It took a year-long battle to reach this point. The Lancers (20-2), who face California (19-0) in the WPIAL Class AA championship game at 5:30 p.m. today, came into the season without a No. 2 starter. Senior Alex Strittmatter has been the staff ace for the past two seasons, but Neshannock coach Mike Kirkwood said at the beginning of the year that the Lancers would suffer an early exit in the playoffs if they didn’t develop a second option. Oh, how right he was.

Strittmatter was ejected during Neshannock’s quarterfinal game for barreling into the catcher, and in accordance with PIAA and WPIAL rules, he had to sit out the team’s semifinal game as well. That meant all the pressure fell on Welker, who had been in a close race with Mike Ross for the No. 2 role all season.

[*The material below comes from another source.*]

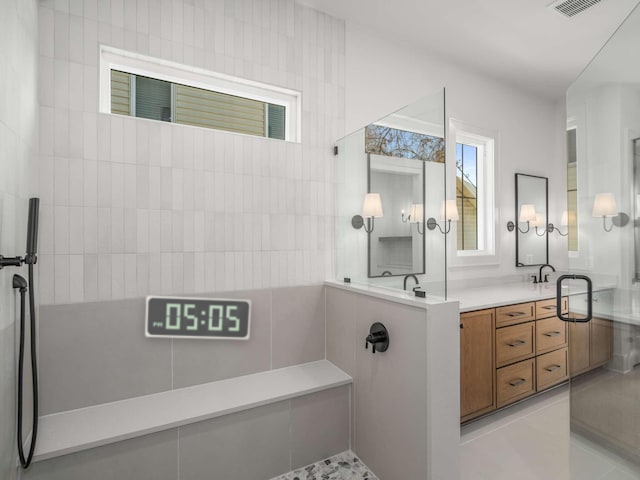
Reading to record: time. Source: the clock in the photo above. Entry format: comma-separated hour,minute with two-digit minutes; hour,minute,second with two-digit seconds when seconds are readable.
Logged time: 5,05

“After my first playoff game when I threw those four or five innings, (Kirkwood) made a speech at the end and let me know I was the guy,” Welker said. “It was actually pretty cool. Everyone was sitting around after the game and he announced it. He said I’m not the number-two pitcher, I’m the 1-A pitcher. It was kind of funny, but yeah, I was glad he said it. Maybe next year, I’ll be the 1.”

Welker, who starts in right field when he’s not pitching, split time during the regular season, working on pitching some days and on outfield drills and hitting on others. He channeled his focus to pitching in the final weeks leading up to the playoffs, and the results show it.

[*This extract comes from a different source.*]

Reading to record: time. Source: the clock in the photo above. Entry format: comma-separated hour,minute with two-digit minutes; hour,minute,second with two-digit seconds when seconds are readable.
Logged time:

Kirkwood had enough confidence to start him in the quarterfinals, a decision he made to give Strittmatter a rest. If there was any lingering questions, Welker answered them by pitching four innings of no-hit baseball.

“When that happened (Strittmatter was tossed) in the top of the first, now it’s like, ‘OK, it’s your ball, it’s your game. Get it done,’ ” Kirkwood said. “And he really stepped it up and did a nice job. Going into that second game, I felt really comfortable with him based on what I’d seen and how he handled the pressure. He just did a phenomenal job.”

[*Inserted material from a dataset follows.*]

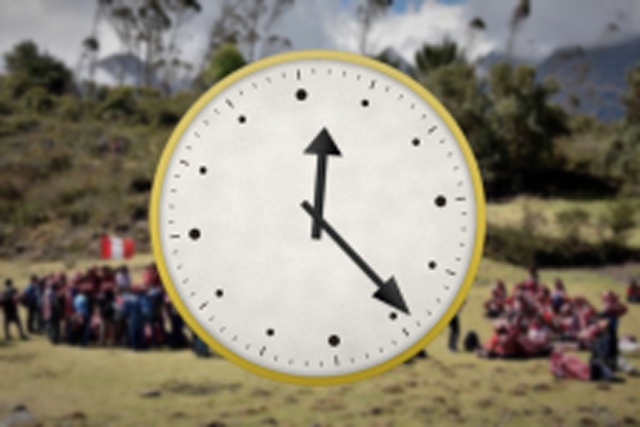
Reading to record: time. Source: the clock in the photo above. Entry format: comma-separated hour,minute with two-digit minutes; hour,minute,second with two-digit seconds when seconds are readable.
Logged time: 12,24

Welker’s progress this year occurred mostly because of his curveball and change-up, Kirkwood said. Welker throws his fastball in the low-to-mid 80s, and his command is solid, but adding those secondary pitches brought another dimension to his game and has kept hitters off balance.

“He was more of thrower than a pitcher,” Kirkwood said. “He’s developed into a pitcher now. Before, he was able to throw it hard, but you kinda didn’t know where it was going. Now, he’s understanding how to locate pitches and why you’re locating them instead of just throwing them.”

“We have a lot of intrasquad games against each other, and if you make a mistake against some of our kids, you’re going to get hit,” Kirkwood said. “And he’s done well in a lot of our intrasquad games, which I think gave him some confidence.”

There were other signs of improvement as well, and they also came from the same teammates who razzed him about his nickname.

“I always looked up to Alex (Strittmatter),” Welker said. “He always got to throw in the playoffs and I actually wanted to do it. And he was there along the way, the whole time helping me out. ... He really kept me calm. I would look over in the dugout to see what to do, and he would help me. I’m glad he was there.”